Sensory Integration refers to the neurological process of utilizing sensory information from the environment as well as from the body and organizing the information to perform daily tasks and activities and for use in self-regulation. Sensory integration begins within the womb and occurs throughout the lifespan. Sensory integration occurs in everyone and occurs constantly.
Sensory integration happens in every person’s nervous system. To what extent and how well sensory information is organized and integrated varies from person to person. This level of processing is so very basic, that it can be difficult to understand when sensory integration is not occurring effectively and efficiently.
The sensory information that the nervous system relies upon to function includes the sensory systems we likely learned as children: sight, smell, taste, touch, and hearing. These systems provide critical information about the environment around the body.
Sight or vision provides the nervous system with a visual representation of the world as well as the body. Vision is more than just acuity (how well the eyes focus) and involves neurological processes to perceive, or interpret, the visual information and to integrate visual information with movement (eye-hand coordination for example). It works with other sensory systems to provide a sense of dimension in the world and a map of the environment and the body. Vision provides safety by alerting the nervous system to potential danger such as quickly turning attention to fast moving objects.
The auditory system provides the sense of hearing and our ability to listen. The nervous system is able to utilize sound for communication, locate objects producing a sound, and to provide information regarding the space surrounding the body. The auditory system provides protection by alerting the nervous system to sounds associated with danger.
Olfaction, or smell, and the gustatory, or taste, systems are specialized sensory systems that most people are well aware of. They work together to make eating enjoyable and to protect the body from ingesting potentially dangerous food (alerts to spoiled food, etc.). Olfaction is closely linked to memory.
There are other sensory systems that we do not usually learn about, but are critical to our basic functioning. These sensory systems include the vestibular system and proprioception. These systems, along with the tactile (touch) system, provide the nervous system with information from and about the body.
The vestibular system is located in the inner ear and is responsible for providing information regarding the pull of gravity, changes in head position, and movement such as acceleration and deceleration. Vestibular processing is important for balance, coordination, attention, and a sense of groundedness.
Proprioception is known as the joint and muscle position sense. It is very important for strength, muscle tone, and positioning the body to perform tasks and activities. Effective proprioceptive processing is important for coordination.
The tactile system provides information regarding a variety of touch sensations. Touch information includes light touch, deep pressure touch, vibration, and kinesthetic (movement across the skin) touch. Tactile processing is important for coordination, attention, and connection in regards to relationships.
Sensory systems are constantly providing information to the nervous system, but generally occur without our conscious awareness. When sensory information is entering the nervous system effectively and processing efficiently, learning, performing, and being occur promisingly.
When sensory information is not processed efficiently or effectively, learning, performing, and being is likely constrained.

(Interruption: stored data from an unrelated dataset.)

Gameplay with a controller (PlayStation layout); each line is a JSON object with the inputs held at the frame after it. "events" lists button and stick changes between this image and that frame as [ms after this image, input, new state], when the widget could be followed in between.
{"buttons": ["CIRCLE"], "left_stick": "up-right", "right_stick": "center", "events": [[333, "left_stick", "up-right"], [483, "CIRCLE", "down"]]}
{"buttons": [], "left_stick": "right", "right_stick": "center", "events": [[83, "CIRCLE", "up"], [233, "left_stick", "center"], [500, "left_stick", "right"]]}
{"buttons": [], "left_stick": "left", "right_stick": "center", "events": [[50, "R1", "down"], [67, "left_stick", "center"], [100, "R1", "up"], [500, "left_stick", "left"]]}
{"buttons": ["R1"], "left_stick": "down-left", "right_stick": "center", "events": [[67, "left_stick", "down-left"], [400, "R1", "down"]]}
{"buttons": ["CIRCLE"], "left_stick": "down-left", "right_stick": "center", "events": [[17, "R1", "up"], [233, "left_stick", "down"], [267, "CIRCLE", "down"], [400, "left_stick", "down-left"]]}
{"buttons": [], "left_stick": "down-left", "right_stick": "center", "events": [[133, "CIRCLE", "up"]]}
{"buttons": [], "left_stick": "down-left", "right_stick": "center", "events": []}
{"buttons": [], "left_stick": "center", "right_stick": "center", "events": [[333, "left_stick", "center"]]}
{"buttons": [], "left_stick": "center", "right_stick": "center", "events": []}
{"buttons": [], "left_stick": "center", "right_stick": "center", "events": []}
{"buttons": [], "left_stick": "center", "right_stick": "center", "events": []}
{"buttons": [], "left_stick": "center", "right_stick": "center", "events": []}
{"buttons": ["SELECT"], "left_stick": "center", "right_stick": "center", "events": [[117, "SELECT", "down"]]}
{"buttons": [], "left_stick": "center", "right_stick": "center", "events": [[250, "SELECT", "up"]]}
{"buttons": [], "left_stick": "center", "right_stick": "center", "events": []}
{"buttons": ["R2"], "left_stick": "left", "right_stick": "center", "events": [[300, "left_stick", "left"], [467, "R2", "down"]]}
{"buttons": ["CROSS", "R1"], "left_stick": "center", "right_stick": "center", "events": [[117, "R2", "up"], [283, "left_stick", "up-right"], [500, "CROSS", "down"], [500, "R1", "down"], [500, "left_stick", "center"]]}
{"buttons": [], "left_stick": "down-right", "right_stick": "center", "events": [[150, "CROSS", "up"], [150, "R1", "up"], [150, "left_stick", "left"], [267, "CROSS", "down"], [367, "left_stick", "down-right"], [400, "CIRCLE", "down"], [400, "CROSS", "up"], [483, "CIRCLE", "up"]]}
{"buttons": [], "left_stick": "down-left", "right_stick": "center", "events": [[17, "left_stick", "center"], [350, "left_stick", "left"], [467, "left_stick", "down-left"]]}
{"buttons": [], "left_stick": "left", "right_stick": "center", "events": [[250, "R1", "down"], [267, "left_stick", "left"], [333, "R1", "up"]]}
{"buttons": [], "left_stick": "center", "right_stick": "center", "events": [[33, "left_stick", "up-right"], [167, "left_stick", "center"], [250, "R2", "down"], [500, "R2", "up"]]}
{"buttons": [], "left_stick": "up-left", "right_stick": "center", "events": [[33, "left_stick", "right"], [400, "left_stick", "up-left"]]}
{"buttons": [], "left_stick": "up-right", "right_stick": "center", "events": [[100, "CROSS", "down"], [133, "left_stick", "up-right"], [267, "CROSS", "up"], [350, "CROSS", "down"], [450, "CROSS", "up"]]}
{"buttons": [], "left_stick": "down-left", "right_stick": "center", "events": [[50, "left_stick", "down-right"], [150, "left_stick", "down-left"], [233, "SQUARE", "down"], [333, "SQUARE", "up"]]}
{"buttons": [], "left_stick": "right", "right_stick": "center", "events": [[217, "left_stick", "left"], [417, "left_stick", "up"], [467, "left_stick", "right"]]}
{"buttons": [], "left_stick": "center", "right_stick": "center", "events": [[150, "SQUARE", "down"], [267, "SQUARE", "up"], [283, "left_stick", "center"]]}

The idea behind sensory integration is that the structures that make sensory processing occur are not broken or injured. Rather, it is that for some reason they are not able to integrate or synch up well. It is the processing that is impaired. It is like a computer whose software is not well integrated. Issues arise in the output (frozen computer, slow response, taking extra steps for a simple task, etc.).
In a person or child, when sensory processing is not well integrated, the output is also where it is noticed. The output may be attention and focus, behavior and self-regulation difficulties, coordination difficulties including handwriting, daily living difficulties such as feeding, sleeping, dressing, and time management. Many times the issues seem random and unrelated until they are viewed from the lens of sensory processing where many of the issues can now be understood.
The difficulty in diagnosing and recognizing the symptoms is that they are highly individual. Individualized treatment is also necessary. To diagnose well and provide effective treatment, a keen, well trained and highly experienced eye is required.
If sensory processing problems are suspected a thorough evaluation by an occupational therapist who is well-trained in sensory integration and highly experienced is recommended. An evaluation may lead you to the road of understanding, hope, and promise.